Vast majority of people have to wait a bit longer, he says

As the world awaits a Covid-19 vaccine, a US public health expert says the vast majority of people in Bangladesh and other parts of the world will have to wait a bit longer than expected due to limited global capacity of vaccine production.

"It's going to take time for the vaccine production to get a level where you can see a real impact," Country Director of Centres for Disease Control and Prevention (CDC) Dr Michael Friedman told Dhaka Courier in an interview.

He said the vast majority of people have to wait a while - a long while, which he says, is a little bit unfortunate but that the reality of the world.

Dr Friedman, having a diverse 27 years of work experience in the US and the global stage, said vaccine is becoming very interesting globally, and three vaccines are showing very positive results.

"This is very exciting news for the world. Unfortunately, I still believe that it is going to take time to get enough vaccines in the first six months to really make a difference," he said.

Dr Friedman said this is true for many parts of the world, including Bangladesh, as it takes time to develop capacity.

The current world population is around 7.8 billion and over 15 billion does of vaccines are needed to address it globally.

The US expert said only 7 percent people of the world will be covered in the first six months considering the production capacity of three promising vaccines.

Dr Friedman said it is assumable that it would be difficult for Bangladesh to get more than one million of doses in first six months after any potential COVID-19 vaccine would be available globally.

Information shown
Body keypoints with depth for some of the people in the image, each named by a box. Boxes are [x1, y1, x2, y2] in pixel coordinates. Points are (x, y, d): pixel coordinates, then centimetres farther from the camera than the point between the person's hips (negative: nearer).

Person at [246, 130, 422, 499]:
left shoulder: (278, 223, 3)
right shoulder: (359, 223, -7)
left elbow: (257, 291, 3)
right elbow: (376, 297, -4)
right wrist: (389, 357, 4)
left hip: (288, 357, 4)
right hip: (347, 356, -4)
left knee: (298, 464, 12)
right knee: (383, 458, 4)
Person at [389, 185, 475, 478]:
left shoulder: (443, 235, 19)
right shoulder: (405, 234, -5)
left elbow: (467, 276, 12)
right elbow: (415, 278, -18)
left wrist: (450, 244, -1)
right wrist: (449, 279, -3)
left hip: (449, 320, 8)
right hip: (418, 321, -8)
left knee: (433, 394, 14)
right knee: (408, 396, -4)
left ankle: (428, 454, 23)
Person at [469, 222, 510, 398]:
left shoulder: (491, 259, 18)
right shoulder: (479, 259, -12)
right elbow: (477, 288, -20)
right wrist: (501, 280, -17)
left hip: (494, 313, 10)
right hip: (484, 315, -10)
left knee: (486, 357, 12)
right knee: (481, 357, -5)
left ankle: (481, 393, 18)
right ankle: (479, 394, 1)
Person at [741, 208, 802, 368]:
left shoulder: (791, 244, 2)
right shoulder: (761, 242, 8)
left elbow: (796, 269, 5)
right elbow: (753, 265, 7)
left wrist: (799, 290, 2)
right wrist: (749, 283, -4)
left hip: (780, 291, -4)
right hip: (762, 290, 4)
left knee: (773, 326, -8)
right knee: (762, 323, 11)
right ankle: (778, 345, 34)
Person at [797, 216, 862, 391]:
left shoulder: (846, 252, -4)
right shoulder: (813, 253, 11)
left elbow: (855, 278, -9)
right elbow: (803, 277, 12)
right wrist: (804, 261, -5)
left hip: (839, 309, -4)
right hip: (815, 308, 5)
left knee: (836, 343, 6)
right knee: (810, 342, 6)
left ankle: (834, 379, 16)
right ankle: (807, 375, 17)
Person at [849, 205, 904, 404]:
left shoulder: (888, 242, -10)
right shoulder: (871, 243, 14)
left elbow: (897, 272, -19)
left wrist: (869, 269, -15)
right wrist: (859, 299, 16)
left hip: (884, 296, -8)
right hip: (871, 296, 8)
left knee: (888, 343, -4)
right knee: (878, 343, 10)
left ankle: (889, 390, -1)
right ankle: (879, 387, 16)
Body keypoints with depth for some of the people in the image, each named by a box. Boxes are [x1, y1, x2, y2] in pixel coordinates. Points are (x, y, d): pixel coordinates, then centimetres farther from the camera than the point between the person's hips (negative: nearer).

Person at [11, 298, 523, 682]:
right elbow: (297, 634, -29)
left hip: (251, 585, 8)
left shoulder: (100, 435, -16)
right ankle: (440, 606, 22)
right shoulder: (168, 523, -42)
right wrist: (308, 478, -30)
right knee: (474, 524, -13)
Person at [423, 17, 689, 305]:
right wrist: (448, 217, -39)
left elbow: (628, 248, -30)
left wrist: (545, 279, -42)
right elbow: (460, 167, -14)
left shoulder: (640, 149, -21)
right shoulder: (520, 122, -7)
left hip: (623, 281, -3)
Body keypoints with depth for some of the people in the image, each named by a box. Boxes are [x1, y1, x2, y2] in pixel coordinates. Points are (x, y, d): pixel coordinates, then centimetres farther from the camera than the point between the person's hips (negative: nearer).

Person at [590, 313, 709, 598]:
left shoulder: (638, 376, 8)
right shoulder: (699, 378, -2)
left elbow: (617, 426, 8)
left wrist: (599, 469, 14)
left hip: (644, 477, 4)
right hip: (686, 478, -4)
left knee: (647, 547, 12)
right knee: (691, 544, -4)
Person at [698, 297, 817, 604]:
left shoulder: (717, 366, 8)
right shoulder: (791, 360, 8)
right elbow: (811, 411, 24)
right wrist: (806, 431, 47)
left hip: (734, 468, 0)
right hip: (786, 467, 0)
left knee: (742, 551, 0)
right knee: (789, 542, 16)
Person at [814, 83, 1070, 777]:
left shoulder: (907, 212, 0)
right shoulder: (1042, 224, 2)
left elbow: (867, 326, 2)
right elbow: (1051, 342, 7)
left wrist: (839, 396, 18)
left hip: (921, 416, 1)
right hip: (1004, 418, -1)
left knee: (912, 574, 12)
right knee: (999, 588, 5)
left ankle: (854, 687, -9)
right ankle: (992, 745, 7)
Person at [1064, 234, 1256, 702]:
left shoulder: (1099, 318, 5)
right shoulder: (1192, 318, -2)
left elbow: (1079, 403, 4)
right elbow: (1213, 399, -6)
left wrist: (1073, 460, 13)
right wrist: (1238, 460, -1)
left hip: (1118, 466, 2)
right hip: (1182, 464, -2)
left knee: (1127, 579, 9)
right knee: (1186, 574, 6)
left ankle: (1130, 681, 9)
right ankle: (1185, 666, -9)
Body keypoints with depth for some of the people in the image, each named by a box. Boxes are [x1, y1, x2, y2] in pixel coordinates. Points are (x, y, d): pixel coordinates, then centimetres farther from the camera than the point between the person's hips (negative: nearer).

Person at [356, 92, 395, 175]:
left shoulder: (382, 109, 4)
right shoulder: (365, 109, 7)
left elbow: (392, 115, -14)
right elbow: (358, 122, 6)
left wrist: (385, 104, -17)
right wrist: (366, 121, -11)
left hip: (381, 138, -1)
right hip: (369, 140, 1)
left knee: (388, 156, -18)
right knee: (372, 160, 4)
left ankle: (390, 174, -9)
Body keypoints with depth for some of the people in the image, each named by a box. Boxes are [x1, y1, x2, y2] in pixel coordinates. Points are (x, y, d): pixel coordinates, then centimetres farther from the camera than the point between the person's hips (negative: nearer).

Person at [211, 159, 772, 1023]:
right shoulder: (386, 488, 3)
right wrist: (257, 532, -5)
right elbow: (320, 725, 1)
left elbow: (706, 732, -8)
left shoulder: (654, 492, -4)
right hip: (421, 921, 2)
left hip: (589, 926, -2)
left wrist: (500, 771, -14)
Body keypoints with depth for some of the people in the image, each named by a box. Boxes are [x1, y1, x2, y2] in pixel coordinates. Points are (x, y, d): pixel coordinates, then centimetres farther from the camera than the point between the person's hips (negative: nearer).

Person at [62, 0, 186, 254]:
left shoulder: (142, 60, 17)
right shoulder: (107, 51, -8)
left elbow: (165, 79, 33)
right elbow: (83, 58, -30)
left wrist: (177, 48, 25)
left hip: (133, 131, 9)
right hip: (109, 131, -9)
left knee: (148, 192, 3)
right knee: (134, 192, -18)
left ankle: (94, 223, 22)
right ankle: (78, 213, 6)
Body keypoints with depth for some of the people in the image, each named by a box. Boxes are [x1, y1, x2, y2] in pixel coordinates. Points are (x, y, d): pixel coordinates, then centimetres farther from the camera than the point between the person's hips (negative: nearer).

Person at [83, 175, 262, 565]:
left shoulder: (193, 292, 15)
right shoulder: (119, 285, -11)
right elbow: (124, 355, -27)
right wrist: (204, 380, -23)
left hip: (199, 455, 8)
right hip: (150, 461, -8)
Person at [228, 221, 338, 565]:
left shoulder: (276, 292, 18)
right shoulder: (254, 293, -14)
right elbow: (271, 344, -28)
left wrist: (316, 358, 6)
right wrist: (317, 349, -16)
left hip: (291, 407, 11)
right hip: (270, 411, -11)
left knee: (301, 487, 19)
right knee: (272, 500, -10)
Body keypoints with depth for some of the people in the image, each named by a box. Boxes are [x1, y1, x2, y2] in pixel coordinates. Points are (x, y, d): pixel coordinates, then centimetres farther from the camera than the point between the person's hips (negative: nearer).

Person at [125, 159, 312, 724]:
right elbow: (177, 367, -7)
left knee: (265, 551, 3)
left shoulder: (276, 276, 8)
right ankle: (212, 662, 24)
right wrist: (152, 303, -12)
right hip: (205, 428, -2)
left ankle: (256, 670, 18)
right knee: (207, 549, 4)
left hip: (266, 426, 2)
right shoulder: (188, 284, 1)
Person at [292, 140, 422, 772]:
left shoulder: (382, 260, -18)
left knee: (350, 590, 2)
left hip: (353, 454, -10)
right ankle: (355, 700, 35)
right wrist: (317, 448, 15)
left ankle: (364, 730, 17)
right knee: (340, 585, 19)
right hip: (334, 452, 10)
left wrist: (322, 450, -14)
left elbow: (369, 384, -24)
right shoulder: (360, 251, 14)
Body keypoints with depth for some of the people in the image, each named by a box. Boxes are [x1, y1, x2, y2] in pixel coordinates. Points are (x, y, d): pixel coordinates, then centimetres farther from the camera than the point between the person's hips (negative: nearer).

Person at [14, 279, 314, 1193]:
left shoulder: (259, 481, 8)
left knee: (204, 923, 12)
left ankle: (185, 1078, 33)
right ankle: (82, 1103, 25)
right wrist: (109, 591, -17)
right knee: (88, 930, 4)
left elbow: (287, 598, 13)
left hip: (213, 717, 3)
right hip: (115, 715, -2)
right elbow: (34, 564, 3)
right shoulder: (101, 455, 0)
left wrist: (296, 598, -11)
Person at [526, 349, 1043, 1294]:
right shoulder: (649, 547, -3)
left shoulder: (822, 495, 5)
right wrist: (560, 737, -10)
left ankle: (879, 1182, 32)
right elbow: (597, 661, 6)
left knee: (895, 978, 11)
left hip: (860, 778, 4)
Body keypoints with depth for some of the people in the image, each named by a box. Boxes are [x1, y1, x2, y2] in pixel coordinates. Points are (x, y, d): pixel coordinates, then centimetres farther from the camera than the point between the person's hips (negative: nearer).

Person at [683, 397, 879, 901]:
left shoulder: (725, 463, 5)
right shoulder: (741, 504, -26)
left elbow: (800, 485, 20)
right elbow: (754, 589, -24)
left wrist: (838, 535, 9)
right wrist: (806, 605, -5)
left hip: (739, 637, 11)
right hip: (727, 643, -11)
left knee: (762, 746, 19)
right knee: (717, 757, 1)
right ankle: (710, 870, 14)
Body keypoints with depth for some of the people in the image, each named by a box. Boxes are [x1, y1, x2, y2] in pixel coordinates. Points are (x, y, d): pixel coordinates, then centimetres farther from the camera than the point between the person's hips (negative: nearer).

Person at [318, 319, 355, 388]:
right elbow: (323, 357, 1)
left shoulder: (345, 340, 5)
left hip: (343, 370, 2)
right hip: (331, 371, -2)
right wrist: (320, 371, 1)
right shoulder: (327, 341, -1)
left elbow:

Tasks
A – According to the article on Covid-19 vaccine supply, what share of the world's people will be covered in the first six months?
B – Quote the stretch of the article on Covid-19 vaccine supply from "He said the" through "address it globally.".
C – Extend the article on Covid-19 vaccine supply past its final sentence.

Task answers
A – Only 7 percent of the world's people.

B –
He said the vast majority of people have to wait a while - a long while, which he says, is a little bit unfortunate but that the reality of the world.

Dr Friedman, having a diverse 27 years of work experience in the US and the global stage, said vaccine is becoming very interesting globally, and three vaccines are showing very positive results.

"This is very exciting news for the world. Unfortunately, I still believe that it is going to take time to get enough vaccines in the first six months to really make a difference," he said.

Dr Friedman said this is true for many parts of the world, including Bangladesh, as it takes time to develop capacity.

The current world population is around 7.8 billion and over 15 billion does of vaccines are needed to address it globally.

C –
"So, we've to be very realistic here that the vast majority of people may have to wait for a year. It could be more than a year," he said, adding that he sees a real challenge for Bangladesh.

Dr Friedman hinted that most of the vaccines will go to USA and European countries as there are issue of prepaid (to purchase vaccines) and they are investigating in the vaccine producing companies to get vaccines on priority basis.

He also said many countries will show their high infection rates of coronavirus as the reason. "So, in the first six months, it's not going to be easy for many countries to get enough vaccines."

The US expert said developing one's own capacity and doing collaboration is the best way to get enough vaccines.

"I think Bangladesh is trying to do so but it'll take time to develop such capacity. This is a very technical process having technical challenges," he said.

Dr Friedman also talked about priorities and who should get initial doses.

The expert said it is important to prepare the first round of vaccine-recipient list prioritizing who deserve the first access to the inoculate as Bangladesh never carried out any adult immunization programme despite its success in administering inoculates among children.

"Vaccination in children and adult is not the same," Friedman said, adding the idea of vaccinating huge numbers of adults will be bit challenging.

He recommended that most high risk people- health workers, essential security forces, perhaps key decision makers in the government and the vulnerable groups should get vaccines on priority basis.

"We can help (Bangladesh) in different ways ... if necessary we can help to figure out who need the first doses of vaccine," Dr Friedman said.

The government has already signed a memorandum of understanding (MoU) with the Serum Institute of India (SII) to collect three crore shots of Covishield, the Indian version of Oxford-AtraZeneca's coronavirus vaccine.

Health Secretary Abdul Mannan hoped that Coronavirus vaccine will be available in Bangladesh by February 2021.

Bangladesh has highlighted the need for making the Covid-19 vaccines available, affordable and distributing those equitably to all countries that need those most.

A strong global commitment and collaboration to treat Covid-19 vaccine as a 'global public good' is absolutely essential, Bangladesh says.

The US expert also suggested that Bangladesh might also looking for potential Russian and Chinese vaccines to make its most vulnerable population, as much as possible, immune to COVID-19.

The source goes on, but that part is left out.